Render every line of the records below as a JSON list of strings, one string per line, and omit the blank lines.

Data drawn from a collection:
▶

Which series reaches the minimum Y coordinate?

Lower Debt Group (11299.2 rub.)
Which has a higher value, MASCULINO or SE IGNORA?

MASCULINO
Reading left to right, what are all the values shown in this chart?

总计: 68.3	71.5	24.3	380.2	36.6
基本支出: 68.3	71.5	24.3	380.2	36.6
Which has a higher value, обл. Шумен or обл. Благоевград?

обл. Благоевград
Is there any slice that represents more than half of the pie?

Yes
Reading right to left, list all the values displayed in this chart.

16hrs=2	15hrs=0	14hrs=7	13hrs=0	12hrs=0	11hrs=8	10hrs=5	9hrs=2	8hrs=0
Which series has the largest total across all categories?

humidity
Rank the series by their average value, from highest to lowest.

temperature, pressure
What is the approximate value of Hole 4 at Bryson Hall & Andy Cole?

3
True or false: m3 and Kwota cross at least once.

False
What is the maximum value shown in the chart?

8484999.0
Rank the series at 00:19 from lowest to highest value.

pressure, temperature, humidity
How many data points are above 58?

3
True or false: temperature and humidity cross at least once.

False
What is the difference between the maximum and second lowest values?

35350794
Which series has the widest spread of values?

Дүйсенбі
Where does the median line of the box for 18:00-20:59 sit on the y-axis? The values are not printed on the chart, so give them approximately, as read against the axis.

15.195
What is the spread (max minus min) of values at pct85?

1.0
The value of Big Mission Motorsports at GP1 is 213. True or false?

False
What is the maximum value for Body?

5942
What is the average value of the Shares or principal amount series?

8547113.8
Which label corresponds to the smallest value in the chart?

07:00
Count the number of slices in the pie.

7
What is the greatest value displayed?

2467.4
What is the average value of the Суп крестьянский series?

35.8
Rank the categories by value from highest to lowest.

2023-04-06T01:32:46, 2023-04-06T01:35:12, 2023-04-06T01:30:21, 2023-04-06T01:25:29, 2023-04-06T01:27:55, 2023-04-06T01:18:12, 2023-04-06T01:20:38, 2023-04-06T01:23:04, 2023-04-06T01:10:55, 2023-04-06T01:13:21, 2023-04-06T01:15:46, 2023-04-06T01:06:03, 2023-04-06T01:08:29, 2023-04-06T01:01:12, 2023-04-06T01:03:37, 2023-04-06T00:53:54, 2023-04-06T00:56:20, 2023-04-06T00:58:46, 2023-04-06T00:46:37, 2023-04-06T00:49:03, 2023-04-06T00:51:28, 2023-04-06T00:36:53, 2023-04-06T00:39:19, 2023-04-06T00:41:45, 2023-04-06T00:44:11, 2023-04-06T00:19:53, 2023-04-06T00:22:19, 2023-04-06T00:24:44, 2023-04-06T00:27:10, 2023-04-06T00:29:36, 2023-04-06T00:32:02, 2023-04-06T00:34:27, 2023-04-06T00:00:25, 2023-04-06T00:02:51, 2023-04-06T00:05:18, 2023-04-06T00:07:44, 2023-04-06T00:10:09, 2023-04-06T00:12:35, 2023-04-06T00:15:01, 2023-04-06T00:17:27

◀

Solved problem:
[
  "Which series reaches the minimum Y coordinate?",
  "Lower Debt Group (11299.2 rub.)",
  "Which has a higher value, MASCULINO or SE IGNORA?",
  "MASCULINO",
  "Reading left to right, what are all the values shown in this chart?",
  "总计: 68.3\t71.5\t24.3\t380.2\t36.6",
  "基本支出: 68.3\t71.5\t24.3\t380.2\t36.6",
  "Which has a higher value, обл. Шумен or обл. Благоевград?",
  "обл. Благоевград",
  "Is there any slice that represents more than half of the pie?",
  "Yes",
  "Reading right to left, list all the values displayed in this chart.",
  "16hrs=2\t15hrs=0\t14hrs=7\t13hrs=0\t12hrs=0\t11hrs=8\t10hrs=5\t9hrs=2\t8hrs=0",
  "Which series has the largest total across all categories?",
  "humidity",
  "Rank the series by their average value, from highest to lowest.",
  "temperature, pressure",
  "What is the approximate value of Hole 4 at Bryson Hall & Andy Cole?",
  "3",
  "True or false: m3 and Kwota cross at least once.",
  "False",
  "What is the maximum value shown in the chart?",
  "8484999.0",
  "Rank the series at 00:19 from lowest to highest value.",
  "pressure, temperature, humidity",
  "How many data points are above 58?",
  "3",
  "True or false: temperature and humidity cross at least once.",
  "False",
  "What is the difference between the maximum and second lowest values?",
  "35350794",
  "Which series has the widest spread of values?",
  "Дүйсенбі",
  "Where does the median line of the box for 18:00-20:59 sit on the y-axis? The values are not printed on the chart, so give them approximately, as read against the axis.",
  "15.195",
  "What is the spread (max minus min) of values at pct85?",
  "1.0",
  "The value of Big Mission Motorsports at GP1 is 213. True or false?",
  "False",
  "What is the maximum value for Body?",
  "5942",
  "What is the average value of the Shares or principal amount series?",
  "8547113.8",
  "Which label corresponds to the smallest value in the chart?",
  "07:00",
  "Count the number of slices in the pie.",
  "7",
  "What is the greatest value displayed?",
  "2467.4",
  "What is the average value of the Суп крестьянский series?",
  "35.8",
  "Rank the categories by value from highest to lowest.",
  "2023-04-06T01:32:46, 2023-04-06T01:35:12, 2023-04-06T01:30:21, 2023-04-06T01:25:29, 2023-04-06T01:27:55, 2023-04-06T01:18:12, 2023-04-06T01:20:38, 2023-04-06T01:23:04, 2023-04-06T01:10:55, 2023-04-06T01:13:21, 2023-04-06T01:15:46, 2023-04-06T01:06:03, 2023-04-06T01:08:29, 2023-04-06T01:01:12, 2023-04-06T01:03:37, 2023-04-06T00:53:54, 2023-04-06T00:56:20, 2023-04-06T00:58:46, 2023-04-06T00:46:37, 2023-04-06T00:49:03, 2023-04-06T00:51:28, 2023-04-06T00:36:53, 2023-04-06T00:39:19, 2023-04-06T00:41:45, 2023-04-06T00:44:11, 2023-04-06T00:19:53, 2023-04-06T00:22:19, 2023-04-06T00:24:44, 2023-04-06T00:27:10, 2023-04-06T00:29:36, 2023-04-06T00:32:02, 2023-04-06T00:34:27, 2023-04-06T00:00:25, 2023-04-06T00:02:51, 2023-04-06T00:05:18, 2023-04-06T00:07:44, 2023-04-06T00:10:09, 2023-04-06T00:12:35, 2023-04-06T00:15:01, 2023-04-06T00:17:27"
]